» **Your objective**: List every line in this data where the string "扎实推进商务领域" occurs.

» **Dataset content**:
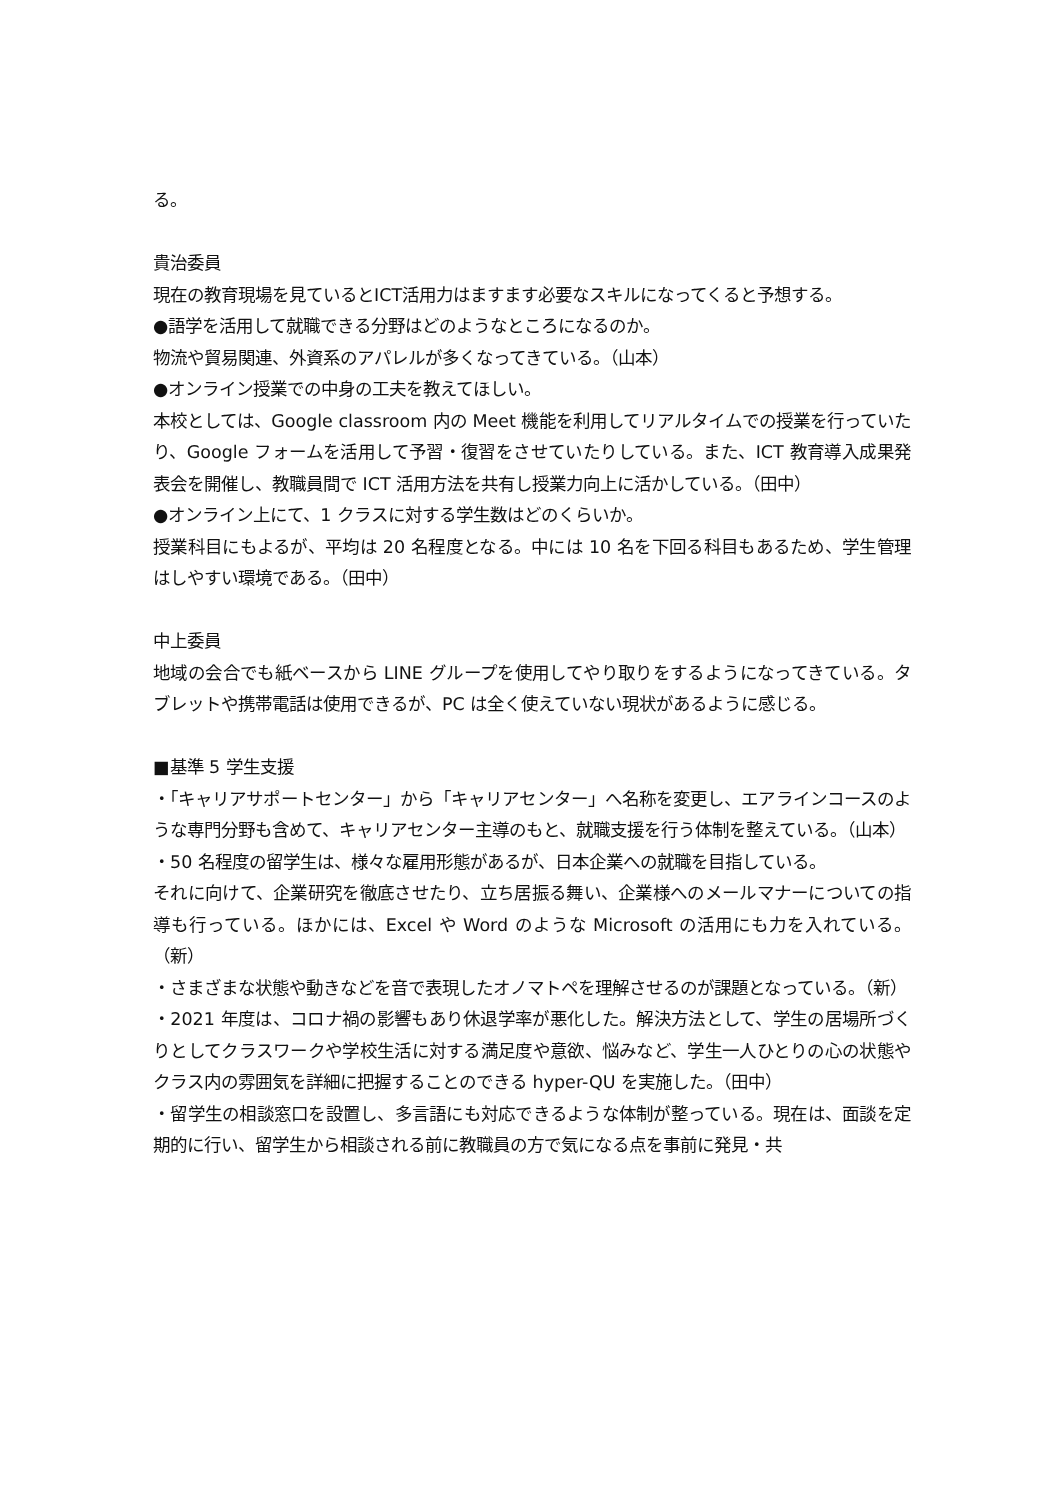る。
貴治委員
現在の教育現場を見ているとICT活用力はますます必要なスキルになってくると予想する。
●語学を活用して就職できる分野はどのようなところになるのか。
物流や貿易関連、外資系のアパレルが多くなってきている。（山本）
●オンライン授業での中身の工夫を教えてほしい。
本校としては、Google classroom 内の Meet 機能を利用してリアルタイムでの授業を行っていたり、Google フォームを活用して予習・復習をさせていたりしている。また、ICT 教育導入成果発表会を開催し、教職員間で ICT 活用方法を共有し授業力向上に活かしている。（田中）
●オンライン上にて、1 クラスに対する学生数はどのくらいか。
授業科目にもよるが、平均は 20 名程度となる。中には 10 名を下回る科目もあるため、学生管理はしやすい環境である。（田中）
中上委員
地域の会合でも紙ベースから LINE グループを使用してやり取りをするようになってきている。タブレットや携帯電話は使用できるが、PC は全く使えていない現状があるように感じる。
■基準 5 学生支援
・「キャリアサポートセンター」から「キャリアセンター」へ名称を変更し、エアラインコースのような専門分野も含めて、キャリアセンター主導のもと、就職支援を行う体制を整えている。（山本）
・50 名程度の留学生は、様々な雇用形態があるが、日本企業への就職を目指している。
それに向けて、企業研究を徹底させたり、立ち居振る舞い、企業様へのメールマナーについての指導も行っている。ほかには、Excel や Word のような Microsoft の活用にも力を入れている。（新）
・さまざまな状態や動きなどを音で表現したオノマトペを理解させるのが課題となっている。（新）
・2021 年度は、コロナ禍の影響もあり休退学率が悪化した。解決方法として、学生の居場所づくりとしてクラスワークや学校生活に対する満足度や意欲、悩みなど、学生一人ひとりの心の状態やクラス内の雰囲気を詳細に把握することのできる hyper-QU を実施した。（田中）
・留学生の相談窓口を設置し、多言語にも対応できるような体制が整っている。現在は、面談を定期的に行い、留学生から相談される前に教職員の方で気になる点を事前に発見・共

* * *

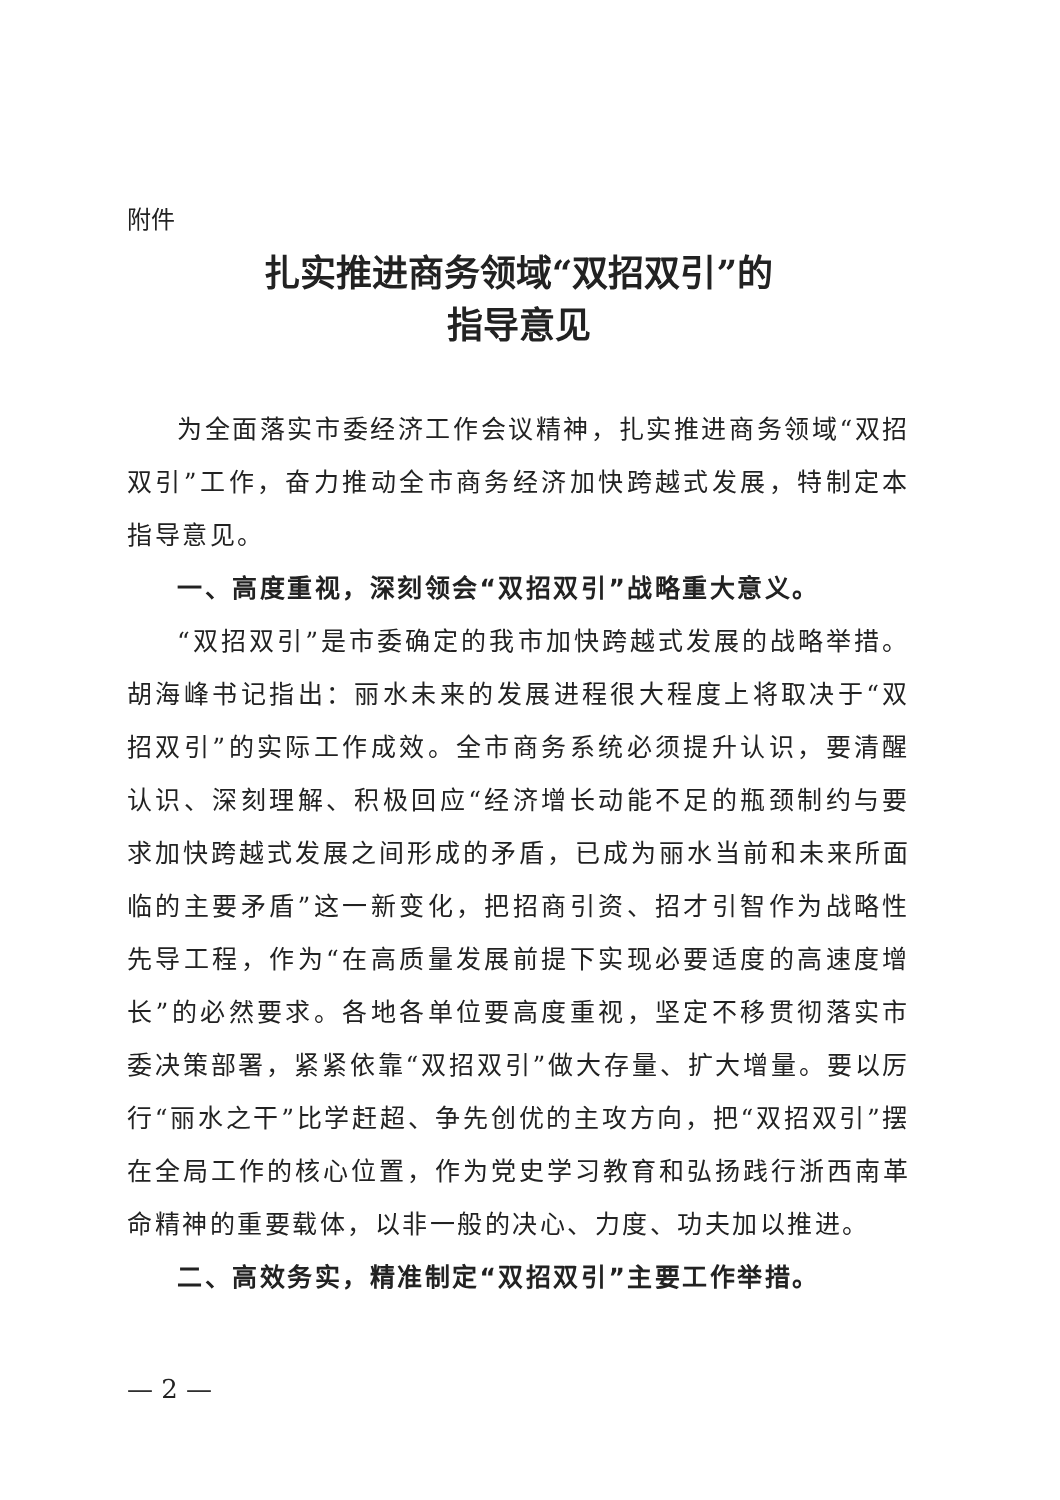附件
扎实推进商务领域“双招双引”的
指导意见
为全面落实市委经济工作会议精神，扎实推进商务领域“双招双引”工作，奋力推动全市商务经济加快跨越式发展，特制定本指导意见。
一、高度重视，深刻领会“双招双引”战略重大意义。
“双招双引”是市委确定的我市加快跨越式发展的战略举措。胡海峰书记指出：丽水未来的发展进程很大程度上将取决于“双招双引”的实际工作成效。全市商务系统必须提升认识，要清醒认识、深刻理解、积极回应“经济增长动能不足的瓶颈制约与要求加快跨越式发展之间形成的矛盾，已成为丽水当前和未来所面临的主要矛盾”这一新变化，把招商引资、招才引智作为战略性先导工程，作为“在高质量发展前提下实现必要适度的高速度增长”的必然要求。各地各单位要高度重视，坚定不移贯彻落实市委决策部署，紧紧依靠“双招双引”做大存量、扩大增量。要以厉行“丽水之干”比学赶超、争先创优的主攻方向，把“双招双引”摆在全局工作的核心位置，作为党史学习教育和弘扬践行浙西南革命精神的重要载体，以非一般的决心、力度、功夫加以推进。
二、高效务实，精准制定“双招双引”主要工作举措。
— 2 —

» **Task answer**:
扎实推进商务领域“双招双引”的
为全面落实市委经济工作会议精神，扎实推进商务领域“双招双引”工作，奋力推动全市商务经济加快跨越式发展，特制定本指导意见。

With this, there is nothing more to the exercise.